The performance of each algorithm operating on each dataset is computed using Adjusted Mutual Information Scoring, which is a function that measures the agreement of two assignments whilst ignoring permutations.
As can be seen in the following table, the Triangulation Clustering had the best overall performance and performed poorly on none of the datasets.
TC | A | B | C | D | E | F | G | H | |
---|---|---|---|---|---|---|---|---|---|
Noisy Circles | 0.993 | -0.001 | -0.001 | 0.004 | 0.000 | 1.000 | 0.006 | 1.000 | -0.001 |
Noisy Moons | 1.000 | 0.356 | 0.353 | 0.599 | 0.353 | 1.000 | 0.440 | 1.000 | 0.317 |
Varied | 0.821 | 0.801 | 0.785 | 0.655 | 0.785 | 0.664 | 0.825 | 0.915 | 0.813 |
Aniso | 0.956 | 0.621 | 0.652 | 0.632 | 0.586 | 0.955 | 0.628 | 0.944 | 0.652 |
Blobs | 1.000 | 1.000 | 1.000 | 1.000 | 1.000 | 1.000 | 1.000 | 1.000 | 1.000 |
No Structure | 1.000 | 0.000 | 0.000 | 0.000 | 0.000 | 1.000 | 1.000 | 0.000 | 0.000 |
Average Score | 0.962 | 0.463 | 0.465 | 0.482 | 0.454 | 0.936 | 0.650 | 0.810 | 0.464 |
Future Work
- As currently implemented, the algorithm only operates on two-dimensional data, which is an obvious limitation. By taking advantage of n-dimensional Delaunay Triangulation implementations, we intend to make this a general-purpose clustering algorithm.
- We intend to rewrite the algorithm in a much higher-performing language such as C++ or Rust and then make the library available as Python package.

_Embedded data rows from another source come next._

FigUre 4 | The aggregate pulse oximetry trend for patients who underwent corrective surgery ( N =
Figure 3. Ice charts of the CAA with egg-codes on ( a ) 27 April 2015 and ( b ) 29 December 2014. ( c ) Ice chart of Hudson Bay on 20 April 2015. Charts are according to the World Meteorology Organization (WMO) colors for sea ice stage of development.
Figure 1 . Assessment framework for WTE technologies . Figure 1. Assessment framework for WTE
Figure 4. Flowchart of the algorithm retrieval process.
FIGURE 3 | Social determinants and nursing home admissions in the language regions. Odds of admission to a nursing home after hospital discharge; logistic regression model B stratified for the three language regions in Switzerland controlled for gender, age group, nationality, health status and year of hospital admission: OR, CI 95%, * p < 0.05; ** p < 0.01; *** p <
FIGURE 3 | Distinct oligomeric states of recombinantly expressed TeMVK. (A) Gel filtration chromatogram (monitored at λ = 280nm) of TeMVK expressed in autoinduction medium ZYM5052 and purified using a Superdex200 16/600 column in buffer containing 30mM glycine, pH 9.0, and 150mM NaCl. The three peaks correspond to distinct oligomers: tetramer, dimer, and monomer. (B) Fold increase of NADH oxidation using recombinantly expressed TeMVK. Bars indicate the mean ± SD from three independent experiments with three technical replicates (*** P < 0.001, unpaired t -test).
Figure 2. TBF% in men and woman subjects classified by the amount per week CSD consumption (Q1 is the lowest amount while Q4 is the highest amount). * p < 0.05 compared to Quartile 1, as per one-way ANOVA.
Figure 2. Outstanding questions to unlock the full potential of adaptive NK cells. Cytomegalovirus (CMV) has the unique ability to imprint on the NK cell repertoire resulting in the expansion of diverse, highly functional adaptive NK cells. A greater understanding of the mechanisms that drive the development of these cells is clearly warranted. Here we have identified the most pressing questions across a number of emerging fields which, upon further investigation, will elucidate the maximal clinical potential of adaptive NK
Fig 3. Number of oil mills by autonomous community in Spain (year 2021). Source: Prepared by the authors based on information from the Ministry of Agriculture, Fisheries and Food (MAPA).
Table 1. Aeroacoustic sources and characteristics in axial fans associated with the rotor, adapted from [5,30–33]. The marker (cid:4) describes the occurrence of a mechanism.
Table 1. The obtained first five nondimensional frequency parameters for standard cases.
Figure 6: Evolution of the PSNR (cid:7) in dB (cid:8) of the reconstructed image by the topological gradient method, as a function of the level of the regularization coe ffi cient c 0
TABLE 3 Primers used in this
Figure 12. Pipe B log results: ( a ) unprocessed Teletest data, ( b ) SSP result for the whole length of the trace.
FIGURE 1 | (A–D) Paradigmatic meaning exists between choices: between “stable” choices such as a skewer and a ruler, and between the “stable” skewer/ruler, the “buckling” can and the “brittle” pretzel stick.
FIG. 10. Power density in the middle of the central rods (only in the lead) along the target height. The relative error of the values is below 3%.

- The triangle-culling portion of the algorithm is inherently parallelizable, so significant speedup could be realized by targeting a GPU for that portion of the code.
Conclusions
Performance of the Trianglulation Clustering algorithm exceeded our expectations. Compared against a suite of standard algorithms and on a wide-variety of two-dimensional datasets, Triangulation Clustering scored best overall and performed solidly on every dataset.
Once extended to operate on n-dimensional data, and assuming comparable performance, we will package the algorithm for general distribution as a Python library.